Academic Discussion on the History and Theory of the Historical Sciences

This is one message from the Archives of Darwin-L (1993–1997), a professional discussion group on the history and theory of the historical sciences.

Note: Additional publications on evolution and the historical sciences by the Darwin-L list owner are available on SSRN.


<1:277>From DARWIN@iris.uncg.edu  Thu Sep 30 19:36:22 1993

Date: Thu, 30 Sep 1993 20:43:00 -0400 (EDT)
From: DARWIN@iris.uncg.edu
Subject: Re: Linnaeus and literature
To: darwin-l@ukanaix.cc.ukans.edu
Organization: University of NC at Greensboro

Eric Miller asks for appearances of Linnaeus or Linnaean ideas in eighteenth
and nineteenth-century literature.  I think this is a fascinating question and
would like to encourage Eric to post a summary of the references he receives
in a few days.  I can offer one that I came across by accident recently.  This
comes from the minor Scottish poet Thomas Campbell (1777-1844), his "The
Pleasures of Hope", Part I, lines 135-140 (or so I think; I have only a partial
xerox in front of me):

  The Swedish sage admires, in yonder bowers,
  His winged insects, and his rosy flowers;
  Calls from their woodland haunts the savage train
  With sounding horn, and counts them on the plain:
  So once, at Heaven's command, the wanderers came
  To Eden's shade, and heard their various name.

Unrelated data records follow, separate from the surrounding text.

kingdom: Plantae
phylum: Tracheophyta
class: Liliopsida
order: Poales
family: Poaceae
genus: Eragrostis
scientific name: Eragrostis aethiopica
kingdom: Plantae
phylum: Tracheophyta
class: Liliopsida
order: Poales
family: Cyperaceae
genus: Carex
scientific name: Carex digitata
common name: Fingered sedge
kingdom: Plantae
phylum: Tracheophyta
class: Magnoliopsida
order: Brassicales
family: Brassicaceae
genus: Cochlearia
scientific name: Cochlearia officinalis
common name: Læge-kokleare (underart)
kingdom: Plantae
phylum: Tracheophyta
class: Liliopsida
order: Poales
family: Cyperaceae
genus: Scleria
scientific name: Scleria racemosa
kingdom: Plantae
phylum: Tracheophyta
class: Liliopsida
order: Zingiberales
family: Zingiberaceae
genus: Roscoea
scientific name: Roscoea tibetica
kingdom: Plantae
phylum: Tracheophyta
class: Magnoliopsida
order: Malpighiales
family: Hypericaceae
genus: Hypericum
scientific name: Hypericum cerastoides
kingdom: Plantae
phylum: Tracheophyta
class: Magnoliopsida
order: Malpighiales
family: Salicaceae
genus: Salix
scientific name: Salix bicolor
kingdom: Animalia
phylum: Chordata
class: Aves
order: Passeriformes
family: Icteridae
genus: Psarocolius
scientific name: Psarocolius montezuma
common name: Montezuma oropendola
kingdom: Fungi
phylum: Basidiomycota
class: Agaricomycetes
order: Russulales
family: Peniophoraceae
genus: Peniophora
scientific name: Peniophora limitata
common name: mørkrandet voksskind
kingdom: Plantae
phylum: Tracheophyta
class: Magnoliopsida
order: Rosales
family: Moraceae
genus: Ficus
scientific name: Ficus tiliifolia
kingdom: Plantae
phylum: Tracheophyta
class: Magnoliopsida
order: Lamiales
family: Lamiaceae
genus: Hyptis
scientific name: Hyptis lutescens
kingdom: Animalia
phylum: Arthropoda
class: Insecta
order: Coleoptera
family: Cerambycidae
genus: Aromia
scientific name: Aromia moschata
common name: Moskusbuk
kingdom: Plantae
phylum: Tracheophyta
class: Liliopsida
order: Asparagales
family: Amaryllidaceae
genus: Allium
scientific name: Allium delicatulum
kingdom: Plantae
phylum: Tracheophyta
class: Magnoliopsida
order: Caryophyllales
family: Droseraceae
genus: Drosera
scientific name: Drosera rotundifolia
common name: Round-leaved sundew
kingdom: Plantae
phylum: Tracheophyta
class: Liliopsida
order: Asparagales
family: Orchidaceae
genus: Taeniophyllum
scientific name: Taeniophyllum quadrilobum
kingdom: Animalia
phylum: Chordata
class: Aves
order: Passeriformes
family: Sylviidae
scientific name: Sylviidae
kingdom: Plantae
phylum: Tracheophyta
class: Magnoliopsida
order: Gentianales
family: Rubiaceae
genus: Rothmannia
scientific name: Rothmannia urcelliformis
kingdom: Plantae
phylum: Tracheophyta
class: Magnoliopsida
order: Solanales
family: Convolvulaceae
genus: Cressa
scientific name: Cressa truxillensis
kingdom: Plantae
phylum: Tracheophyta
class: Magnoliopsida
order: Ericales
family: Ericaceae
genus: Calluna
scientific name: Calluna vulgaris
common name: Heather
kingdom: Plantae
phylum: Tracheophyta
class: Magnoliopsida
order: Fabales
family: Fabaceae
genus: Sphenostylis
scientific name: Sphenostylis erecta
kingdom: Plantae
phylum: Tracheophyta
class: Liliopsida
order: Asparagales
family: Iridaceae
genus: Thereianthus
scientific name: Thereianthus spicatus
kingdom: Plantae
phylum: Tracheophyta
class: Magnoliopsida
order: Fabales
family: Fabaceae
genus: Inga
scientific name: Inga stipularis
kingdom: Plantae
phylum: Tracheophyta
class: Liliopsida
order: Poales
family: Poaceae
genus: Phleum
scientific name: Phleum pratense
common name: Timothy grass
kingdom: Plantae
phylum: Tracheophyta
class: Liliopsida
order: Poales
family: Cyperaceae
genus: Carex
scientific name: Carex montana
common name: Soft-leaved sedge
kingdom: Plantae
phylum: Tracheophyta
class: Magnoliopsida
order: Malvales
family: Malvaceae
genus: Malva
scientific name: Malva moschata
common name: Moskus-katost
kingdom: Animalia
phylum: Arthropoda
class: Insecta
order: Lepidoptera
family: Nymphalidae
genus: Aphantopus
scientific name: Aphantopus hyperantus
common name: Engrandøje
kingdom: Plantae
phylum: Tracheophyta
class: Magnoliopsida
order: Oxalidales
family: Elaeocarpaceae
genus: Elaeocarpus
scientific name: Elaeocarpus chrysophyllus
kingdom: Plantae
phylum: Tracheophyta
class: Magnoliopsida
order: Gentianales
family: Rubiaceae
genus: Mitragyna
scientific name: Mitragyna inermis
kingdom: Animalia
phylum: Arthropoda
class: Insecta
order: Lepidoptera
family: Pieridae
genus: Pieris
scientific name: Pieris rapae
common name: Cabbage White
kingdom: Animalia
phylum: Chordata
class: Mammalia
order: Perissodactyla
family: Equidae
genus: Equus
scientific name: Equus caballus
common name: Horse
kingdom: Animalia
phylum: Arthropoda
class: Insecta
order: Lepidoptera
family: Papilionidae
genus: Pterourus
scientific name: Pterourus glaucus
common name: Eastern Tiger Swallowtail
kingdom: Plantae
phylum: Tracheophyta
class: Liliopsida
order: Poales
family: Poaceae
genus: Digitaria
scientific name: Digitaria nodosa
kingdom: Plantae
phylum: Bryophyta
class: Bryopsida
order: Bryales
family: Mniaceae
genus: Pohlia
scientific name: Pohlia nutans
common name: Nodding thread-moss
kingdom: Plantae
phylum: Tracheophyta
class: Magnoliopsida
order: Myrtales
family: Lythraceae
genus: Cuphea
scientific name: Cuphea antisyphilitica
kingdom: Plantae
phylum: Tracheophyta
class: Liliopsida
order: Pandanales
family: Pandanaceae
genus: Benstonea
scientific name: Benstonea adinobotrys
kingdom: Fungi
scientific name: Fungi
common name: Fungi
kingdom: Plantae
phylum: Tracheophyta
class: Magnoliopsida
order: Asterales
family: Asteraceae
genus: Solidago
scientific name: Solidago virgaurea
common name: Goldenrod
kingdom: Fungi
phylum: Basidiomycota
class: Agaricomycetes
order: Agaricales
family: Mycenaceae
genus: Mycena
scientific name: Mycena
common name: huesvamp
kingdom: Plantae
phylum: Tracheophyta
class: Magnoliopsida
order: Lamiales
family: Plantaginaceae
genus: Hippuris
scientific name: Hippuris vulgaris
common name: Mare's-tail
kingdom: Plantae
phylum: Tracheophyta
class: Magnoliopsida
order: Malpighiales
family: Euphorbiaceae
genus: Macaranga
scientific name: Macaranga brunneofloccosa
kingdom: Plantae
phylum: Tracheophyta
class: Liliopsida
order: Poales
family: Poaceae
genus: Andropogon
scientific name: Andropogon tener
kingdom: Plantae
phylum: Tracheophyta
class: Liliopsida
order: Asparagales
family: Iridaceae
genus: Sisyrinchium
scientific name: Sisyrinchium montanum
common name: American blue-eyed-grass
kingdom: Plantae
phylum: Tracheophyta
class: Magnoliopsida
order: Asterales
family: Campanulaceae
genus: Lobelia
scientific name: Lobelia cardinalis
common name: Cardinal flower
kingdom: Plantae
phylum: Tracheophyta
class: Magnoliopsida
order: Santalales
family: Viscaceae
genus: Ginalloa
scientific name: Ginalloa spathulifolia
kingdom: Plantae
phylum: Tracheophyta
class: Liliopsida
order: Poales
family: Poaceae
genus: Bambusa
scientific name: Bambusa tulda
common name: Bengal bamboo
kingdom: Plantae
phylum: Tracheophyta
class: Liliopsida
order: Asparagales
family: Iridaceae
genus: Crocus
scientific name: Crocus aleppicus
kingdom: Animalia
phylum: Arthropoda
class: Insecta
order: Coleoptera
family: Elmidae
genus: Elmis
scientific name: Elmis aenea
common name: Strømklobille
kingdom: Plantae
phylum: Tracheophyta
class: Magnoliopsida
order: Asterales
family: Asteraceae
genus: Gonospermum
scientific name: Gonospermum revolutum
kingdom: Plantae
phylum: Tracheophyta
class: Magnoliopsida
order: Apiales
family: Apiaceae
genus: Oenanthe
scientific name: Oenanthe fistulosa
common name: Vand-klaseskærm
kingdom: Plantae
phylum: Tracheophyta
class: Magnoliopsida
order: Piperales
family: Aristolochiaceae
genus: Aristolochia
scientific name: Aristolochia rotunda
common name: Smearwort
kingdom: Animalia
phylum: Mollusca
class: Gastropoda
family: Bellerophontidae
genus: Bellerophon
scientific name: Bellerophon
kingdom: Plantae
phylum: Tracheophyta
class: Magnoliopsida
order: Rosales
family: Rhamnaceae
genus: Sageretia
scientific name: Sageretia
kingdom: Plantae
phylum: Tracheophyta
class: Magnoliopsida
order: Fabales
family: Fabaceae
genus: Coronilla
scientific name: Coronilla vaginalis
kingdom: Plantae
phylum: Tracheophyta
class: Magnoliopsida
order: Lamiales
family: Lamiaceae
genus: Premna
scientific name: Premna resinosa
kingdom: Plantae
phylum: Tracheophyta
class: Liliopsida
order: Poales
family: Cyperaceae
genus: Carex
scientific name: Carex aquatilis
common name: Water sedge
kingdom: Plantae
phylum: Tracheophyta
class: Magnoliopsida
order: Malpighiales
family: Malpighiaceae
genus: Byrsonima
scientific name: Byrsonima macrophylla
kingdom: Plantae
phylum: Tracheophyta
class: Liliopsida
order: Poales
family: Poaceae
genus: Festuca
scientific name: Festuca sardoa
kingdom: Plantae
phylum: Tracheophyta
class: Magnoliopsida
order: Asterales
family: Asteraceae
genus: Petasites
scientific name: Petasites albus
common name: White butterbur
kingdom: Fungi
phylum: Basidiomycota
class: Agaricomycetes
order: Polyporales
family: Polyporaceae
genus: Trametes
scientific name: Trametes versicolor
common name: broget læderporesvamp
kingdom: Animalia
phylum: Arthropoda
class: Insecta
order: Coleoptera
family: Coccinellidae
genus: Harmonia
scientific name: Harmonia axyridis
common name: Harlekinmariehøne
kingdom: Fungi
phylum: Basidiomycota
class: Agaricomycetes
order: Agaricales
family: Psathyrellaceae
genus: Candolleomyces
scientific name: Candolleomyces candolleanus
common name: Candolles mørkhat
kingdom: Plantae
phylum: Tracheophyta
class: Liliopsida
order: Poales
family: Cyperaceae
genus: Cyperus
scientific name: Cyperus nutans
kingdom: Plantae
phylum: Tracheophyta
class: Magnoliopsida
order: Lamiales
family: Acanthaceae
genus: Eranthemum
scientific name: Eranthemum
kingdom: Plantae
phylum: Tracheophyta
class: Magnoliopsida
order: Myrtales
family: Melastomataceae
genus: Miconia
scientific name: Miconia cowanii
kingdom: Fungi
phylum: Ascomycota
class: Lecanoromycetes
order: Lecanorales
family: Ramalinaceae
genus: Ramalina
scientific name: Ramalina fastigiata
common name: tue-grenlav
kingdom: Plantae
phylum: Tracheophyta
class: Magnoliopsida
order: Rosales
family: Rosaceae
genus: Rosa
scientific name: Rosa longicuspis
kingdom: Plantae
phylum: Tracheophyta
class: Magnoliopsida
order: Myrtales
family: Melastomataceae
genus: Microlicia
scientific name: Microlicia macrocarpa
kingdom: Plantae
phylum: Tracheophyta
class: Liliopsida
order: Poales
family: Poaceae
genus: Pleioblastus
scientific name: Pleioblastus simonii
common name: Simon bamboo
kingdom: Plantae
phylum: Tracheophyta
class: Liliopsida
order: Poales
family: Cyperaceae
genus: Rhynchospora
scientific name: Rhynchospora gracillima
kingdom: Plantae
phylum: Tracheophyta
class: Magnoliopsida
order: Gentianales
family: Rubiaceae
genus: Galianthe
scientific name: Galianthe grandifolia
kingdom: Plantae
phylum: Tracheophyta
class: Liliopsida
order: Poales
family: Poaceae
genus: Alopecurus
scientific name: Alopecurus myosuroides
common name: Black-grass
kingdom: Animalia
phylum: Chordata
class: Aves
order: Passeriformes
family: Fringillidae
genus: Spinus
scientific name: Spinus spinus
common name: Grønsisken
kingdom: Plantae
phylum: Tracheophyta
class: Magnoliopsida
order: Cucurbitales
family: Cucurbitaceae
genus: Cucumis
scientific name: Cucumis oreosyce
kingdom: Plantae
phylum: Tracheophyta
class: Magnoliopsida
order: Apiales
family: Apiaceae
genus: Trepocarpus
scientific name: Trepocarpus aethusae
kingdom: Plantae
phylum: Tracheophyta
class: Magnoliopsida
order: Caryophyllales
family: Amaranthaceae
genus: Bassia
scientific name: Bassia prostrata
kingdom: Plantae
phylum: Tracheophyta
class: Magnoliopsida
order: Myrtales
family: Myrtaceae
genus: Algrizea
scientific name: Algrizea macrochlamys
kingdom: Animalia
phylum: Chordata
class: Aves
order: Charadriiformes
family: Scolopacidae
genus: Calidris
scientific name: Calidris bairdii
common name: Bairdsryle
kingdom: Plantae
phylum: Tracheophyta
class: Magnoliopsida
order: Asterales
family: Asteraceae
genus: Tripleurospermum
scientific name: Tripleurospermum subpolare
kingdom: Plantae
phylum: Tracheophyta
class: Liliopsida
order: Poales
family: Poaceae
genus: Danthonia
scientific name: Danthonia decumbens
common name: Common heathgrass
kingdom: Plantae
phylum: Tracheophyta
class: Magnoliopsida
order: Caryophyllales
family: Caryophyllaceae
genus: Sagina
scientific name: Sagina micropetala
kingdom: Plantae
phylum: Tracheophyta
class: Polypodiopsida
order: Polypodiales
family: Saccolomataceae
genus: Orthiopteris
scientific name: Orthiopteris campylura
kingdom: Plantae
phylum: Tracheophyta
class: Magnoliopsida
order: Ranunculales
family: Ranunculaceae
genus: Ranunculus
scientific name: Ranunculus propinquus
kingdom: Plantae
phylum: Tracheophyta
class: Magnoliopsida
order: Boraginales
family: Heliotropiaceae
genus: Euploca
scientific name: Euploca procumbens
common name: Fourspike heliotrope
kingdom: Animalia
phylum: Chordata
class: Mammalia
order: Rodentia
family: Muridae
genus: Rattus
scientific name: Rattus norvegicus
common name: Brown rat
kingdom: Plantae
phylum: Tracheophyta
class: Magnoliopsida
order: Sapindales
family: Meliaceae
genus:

Linnaeus is gracefully cast here as the second Adam, naming the animals as
once they had been named in Eden.

I remember also that Ezra Pound mentions Linnaeus (and also Louis Agassiz,
father of the glacial theory and enemy of Darwin) in his _Cantos_, although
this isn't an example from the earlier periods Eric was asking about.

Bob O'Hara, Darwin-L list owner

Robert J. O'Hara (darwin@iris.uncg.edu)
Center for Critical Inquiry and Department of Biology
100 Foust Building, University of North Carolina at Greensboro
Greensboro, North Carolina 27412 U.S.A.